**Passage for review**
Friday, November 21, 2025

UDLCO CRH: The genX Fear of missing out FOMO and it's contrarian, the gen Zee fear of cognitive overload manifesting in TLDR

 Summary: 


Today's fear of cognitive load henceforth FOCL vs FOMO is optimized through a conversational UDLCO CRH, it's origins, challenges and current gen tools to deal with it.

Keyword glossary:





Conversational Transcripts:

[15/07, 07:21]: How does one filter out the  good and relevant messages from a group like this? 

One thing for such a hyperactive group is to think before posting if it is needed or avoidable. My humble submission is to reduce the message count by pausing to think ... otherwise just hundreds of unread messages makes it difficult and ensures missing out useful ones. 

How do you all manage?



[15/07, 07:58]cm: Somehow manage by actually missing out on a large number of posts


[15/07, 08:00]cm: FOCL (fear of cognitive load) often overtrumps FOMO (fear of missing out)!

[15/07, 08:09]hu1: I just ignore certain posts and 'post'ers.

15/07, 08:20]cm: Conversely I often click on to a group when I notice that a poster who I like to read has posted a new message!

15/07, 08:35]hu3: Post-ed: Took me a while to understand "poster"! Education creates dissonance :)

**Extracted records**
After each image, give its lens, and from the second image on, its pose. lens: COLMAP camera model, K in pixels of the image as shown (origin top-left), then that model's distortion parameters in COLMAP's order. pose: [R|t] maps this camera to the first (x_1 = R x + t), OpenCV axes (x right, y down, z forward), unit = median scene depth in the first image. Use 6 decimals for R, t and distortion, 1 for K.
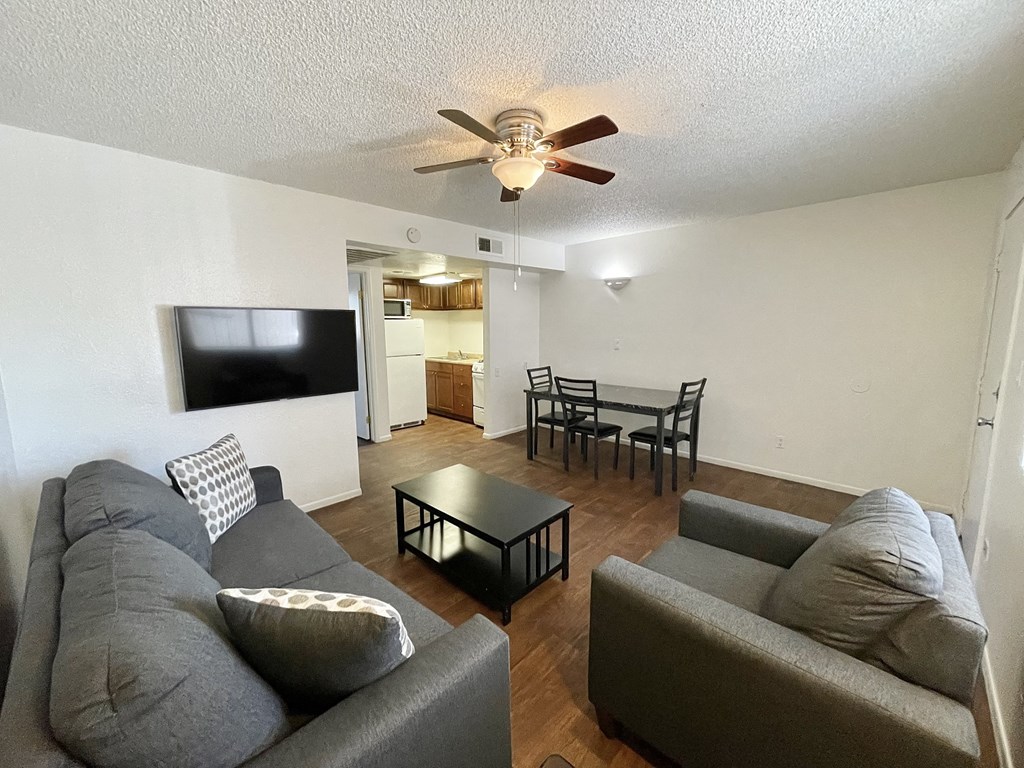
lens RADIAL K [[413.3, 0, 511.9], [0, 413.3, 380.1], [0, 0, 1]] dist [0.000797, -0.000023]
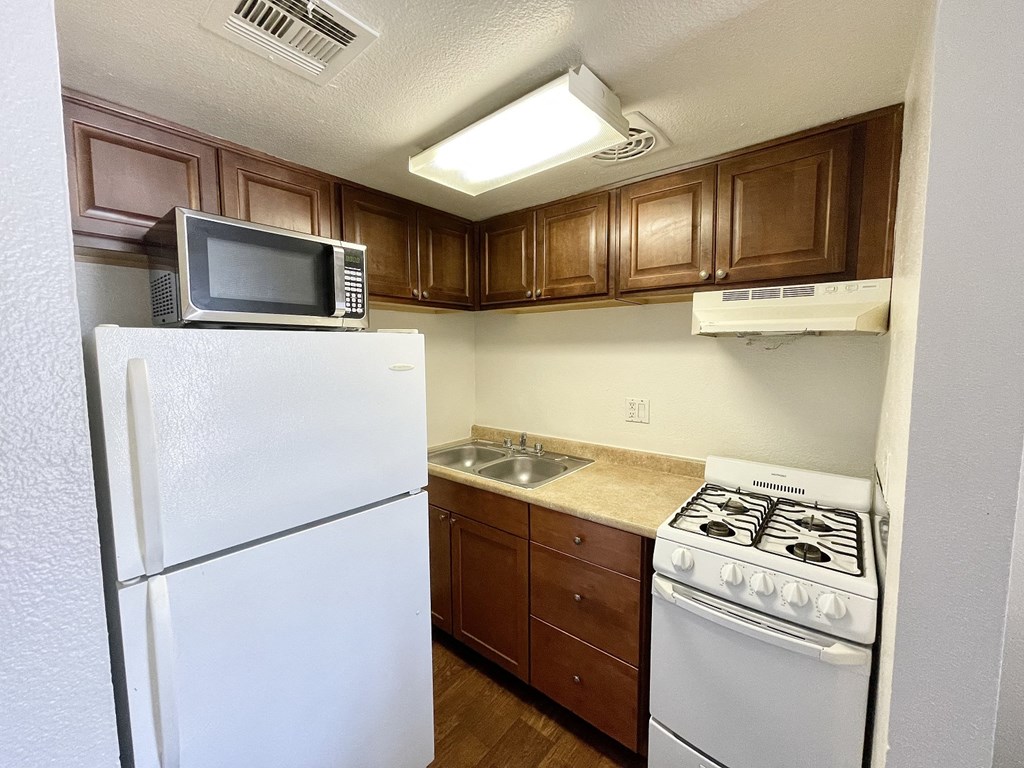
lens RADIAL K [[413.3, 0, 511.9], [0, 413.3, 380.1], [0, 0, 1]] dist [0.000797, -0.000023]
pose [[0.996262, -0.006386, 0.086141, -0.184122], [0.010821, 0.998634, -0.051120, -0.108987], [-0.085697, 0.051862, 0.994971, 0.768295]]
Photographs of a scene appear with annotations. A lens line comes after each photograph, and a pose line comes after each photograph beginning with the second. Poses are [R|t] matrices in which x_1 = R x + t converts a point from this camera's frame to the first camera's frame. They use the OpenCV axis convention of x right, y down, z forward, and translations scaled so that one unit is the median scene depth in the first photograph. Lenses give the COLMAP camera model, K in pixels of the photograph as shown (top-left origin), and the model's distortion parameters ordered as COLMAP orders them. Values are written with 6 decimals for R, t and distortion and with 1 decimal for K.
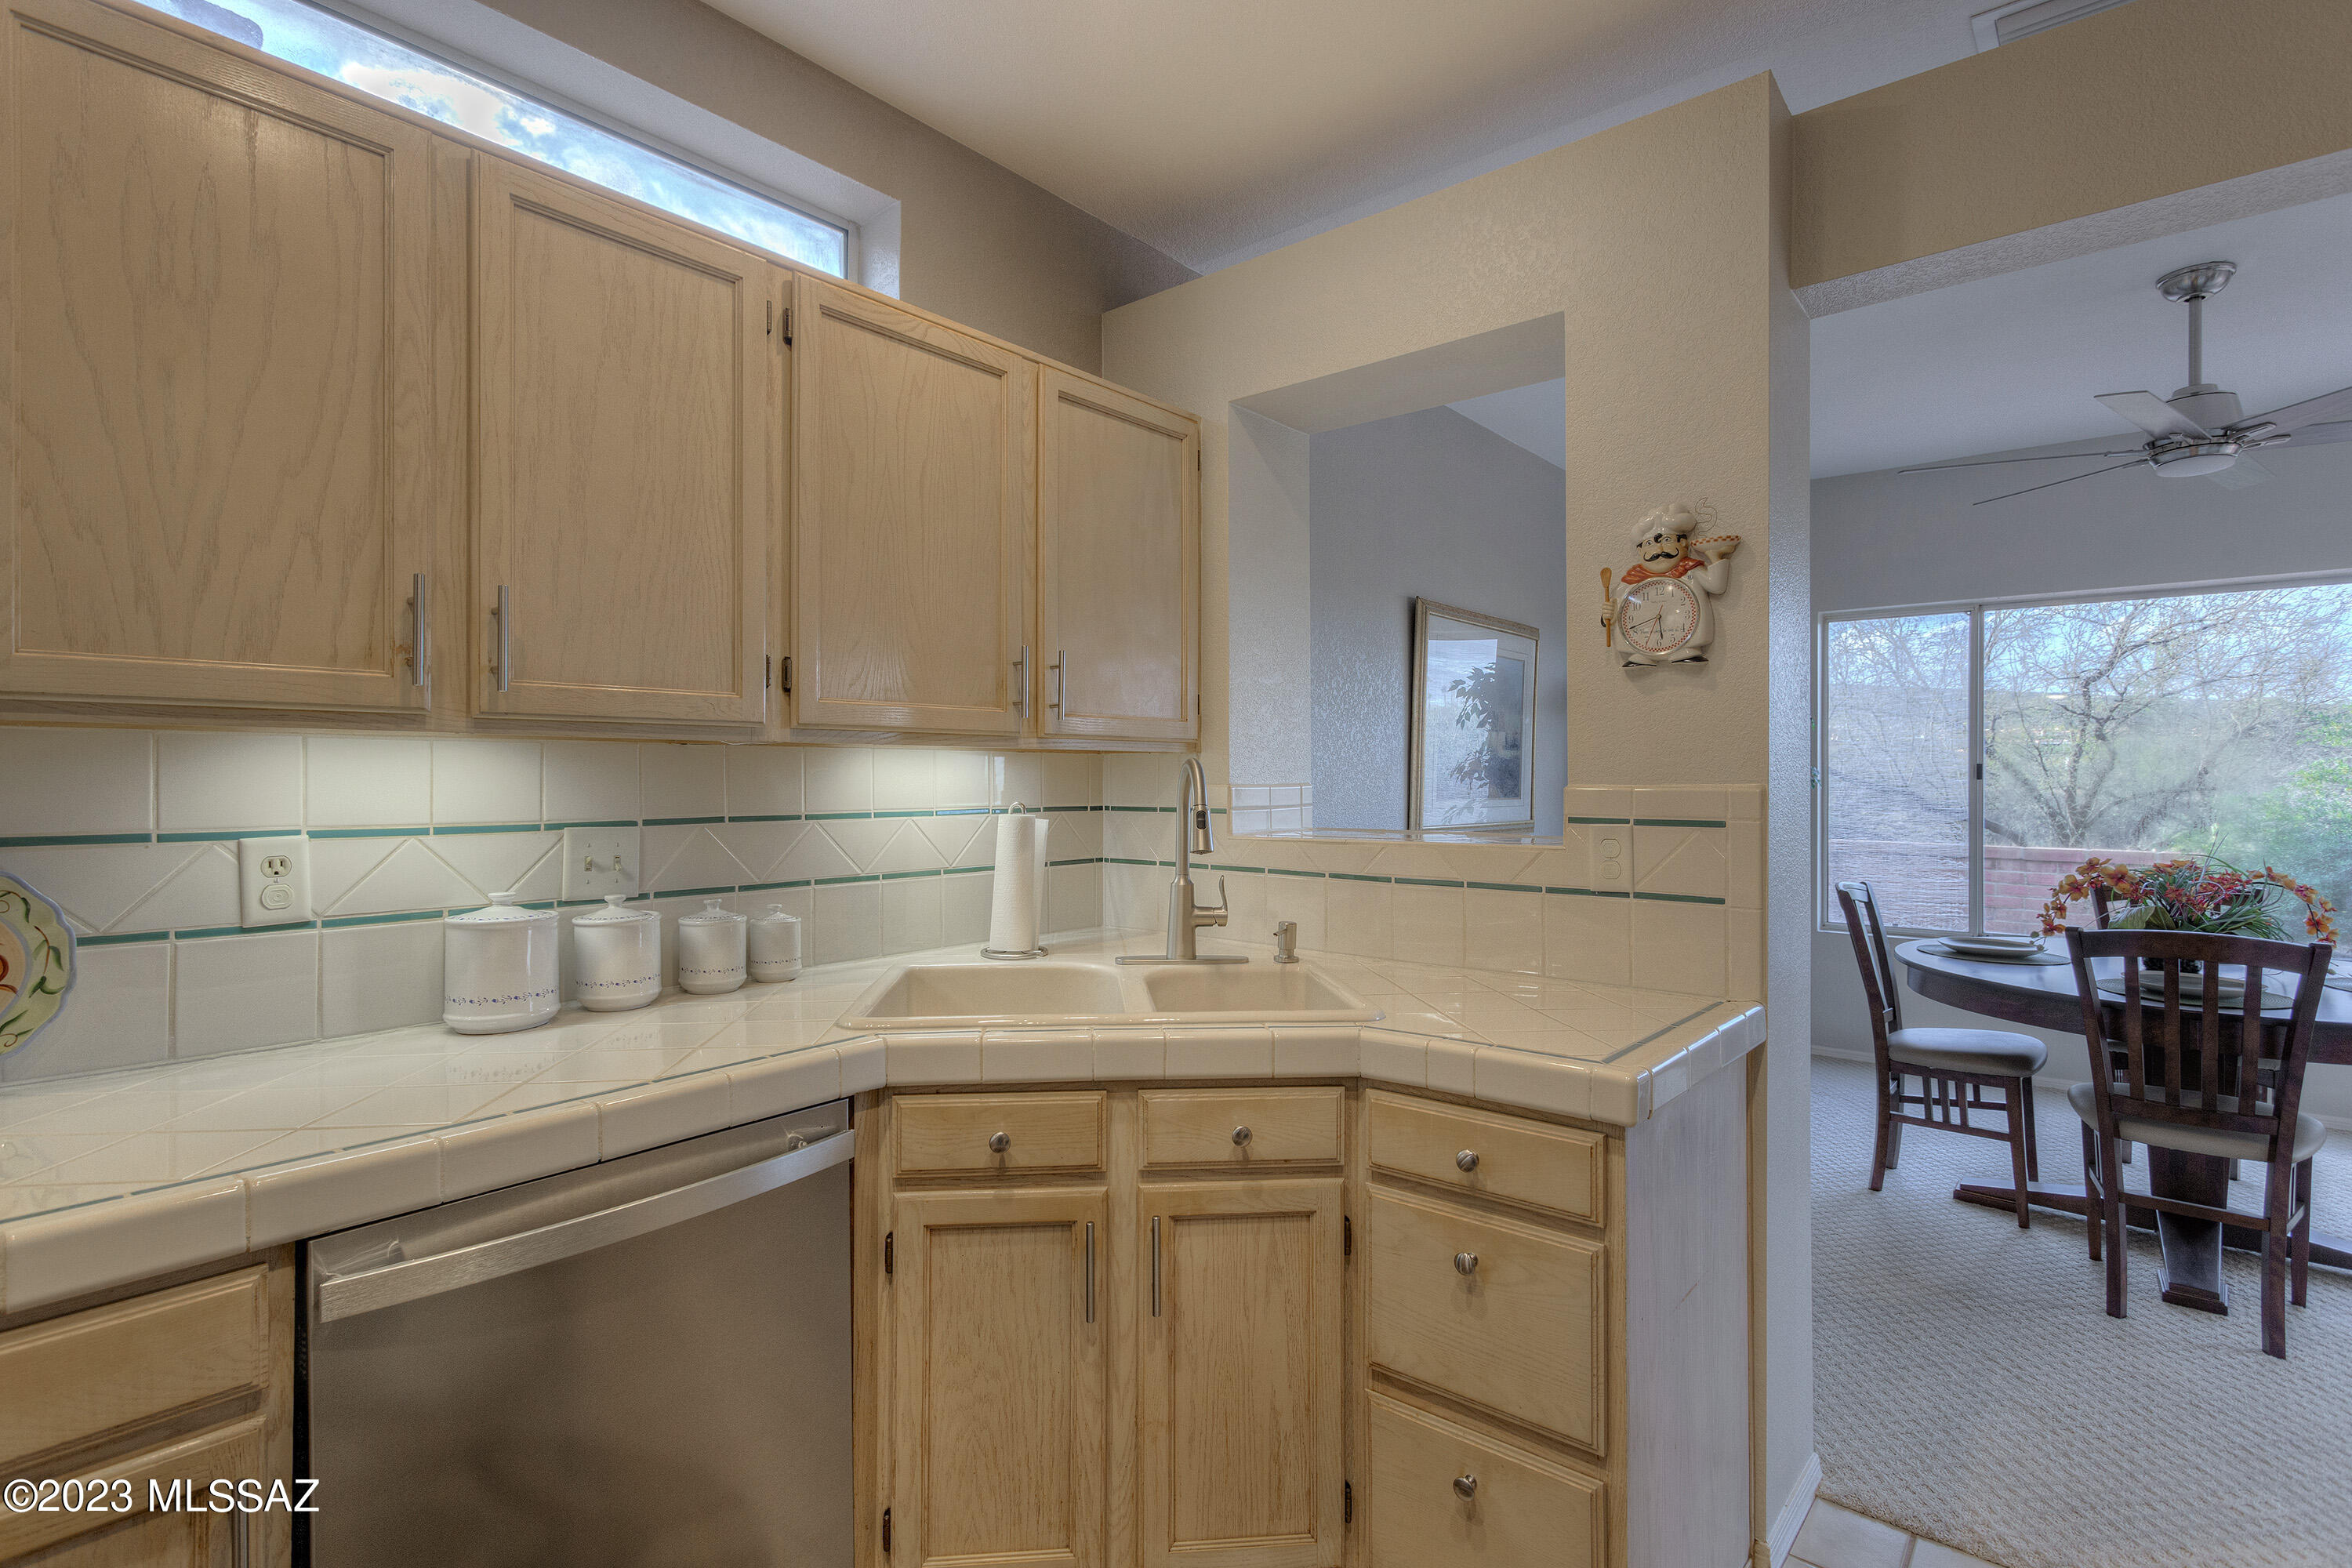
lens RADIAL K [[1133.0, 0, 1181.4], [0, 1133.0, 775.1], [0, 0, 1]] dist [0.003334, 0.001724]
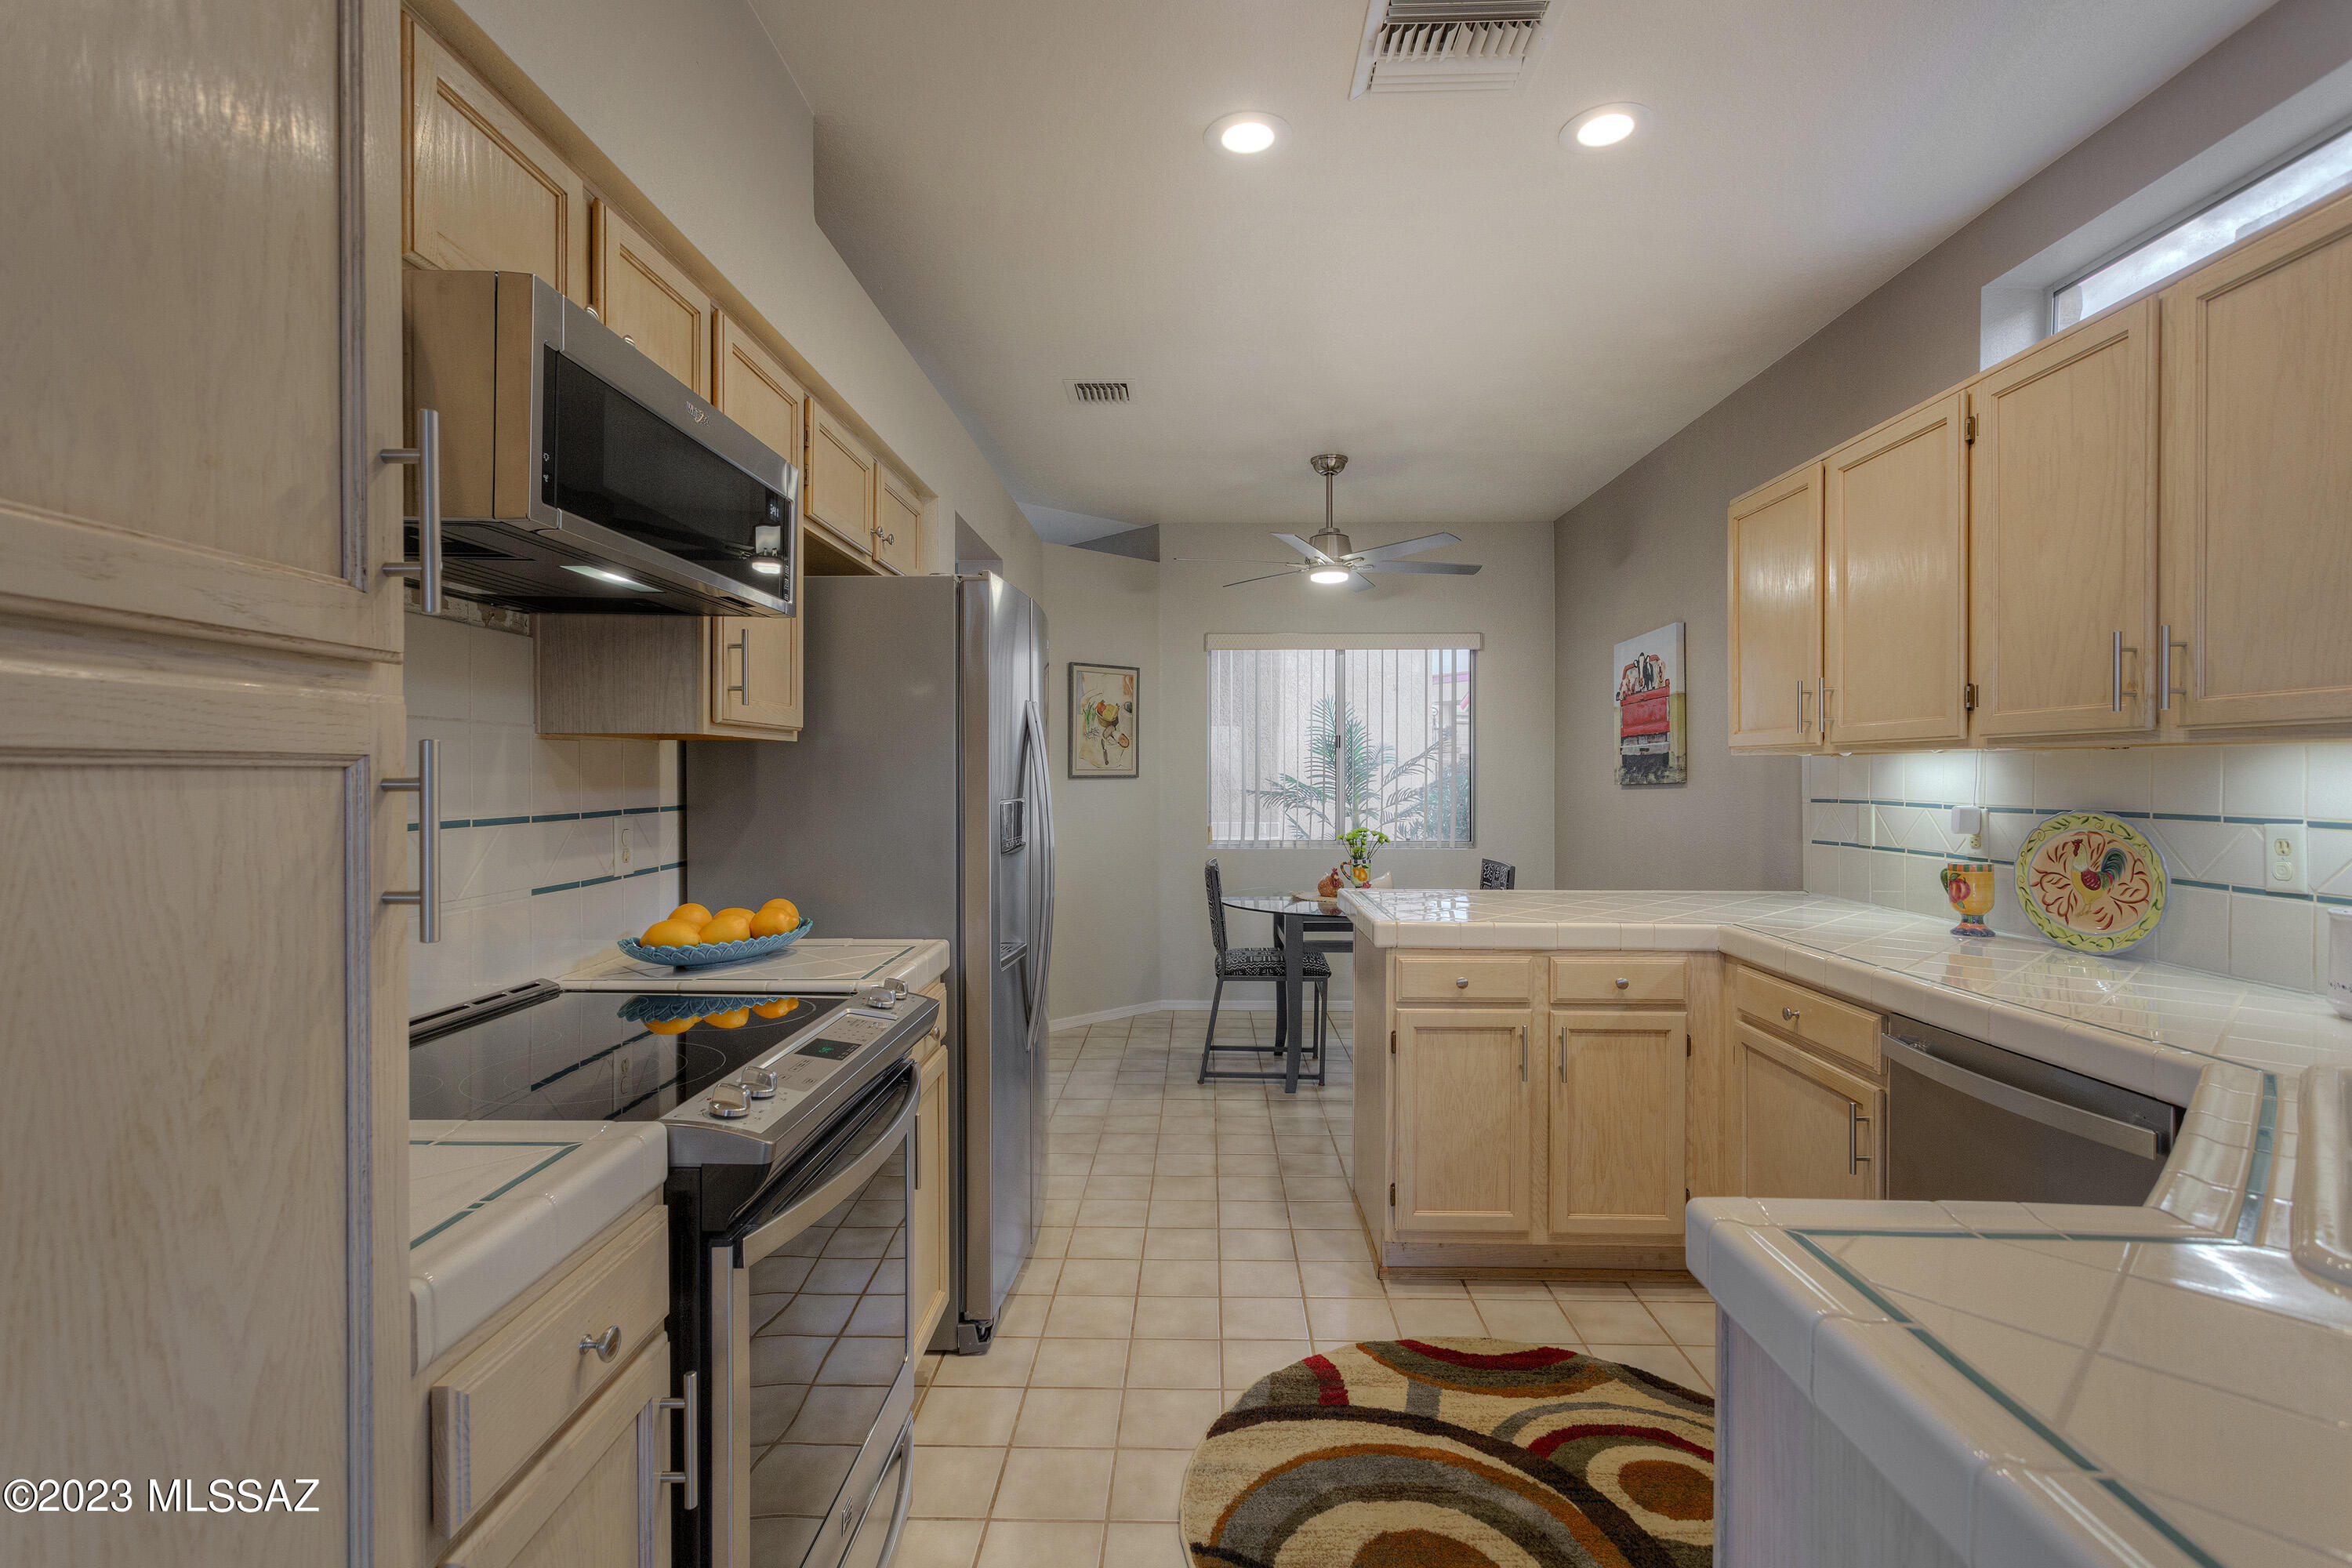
lens RADIAL K [[1133.0, 0, 1193.1], [0, 1133.0, 783.4], [0, 0, 1]] dist [0.003334, 0.001724]
pose [[-0.772835, 0.001752, -0.634605, 0.739958], [-0.004941, 0.999949, 0.008778, 0.002206], [0.634588, 0.009919, -0.772787, 0.922149]]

**Tasks to perform**
a - Answer these from the group-chat post:
(i) What does FOCL stand for?
(ii) How does hu1 deal with the flood of messages?
(iii) What does cm often do on noticing that a favorite poster has put up a new message?
b - Write the next few messages of the group-chat post, picking up after its last message.
The extracted records have nothing to do with the group-chat post.

**Task-by-task answers**
a -
(i) Fear of cognitive load.
(ii) By ignoring certain posts and "post"ers.
(iii) Clicks on to the group.

b -
[15/07, 08:38]cm: The dissonance is due to different ontology products of education clashing and clanging!

[15/07, 08:12]cm: Most humans have their built in cognitive sieves and it's an important cognitive device to reduce FOCL as well as FOMO


[15/07, 08:14]hu3: By measuring targeted  gatekeeping measures 😇

15/07, 08:12]hu2: That's the beauty of a group like these. The minute we start putting restrictions the beauty goes off...


[15/07, 08:15]hu3: No no Dr.... The dissonance mediated gatekeeping is generating a lot of nice data for forming hypothesis around neural correlates of conflict and conflict resolution 😊🙏


[15/07, 08:16]hu3: Without disrespect Prof, maybe mbbs students should be given 101s on neural correlates of behaviour?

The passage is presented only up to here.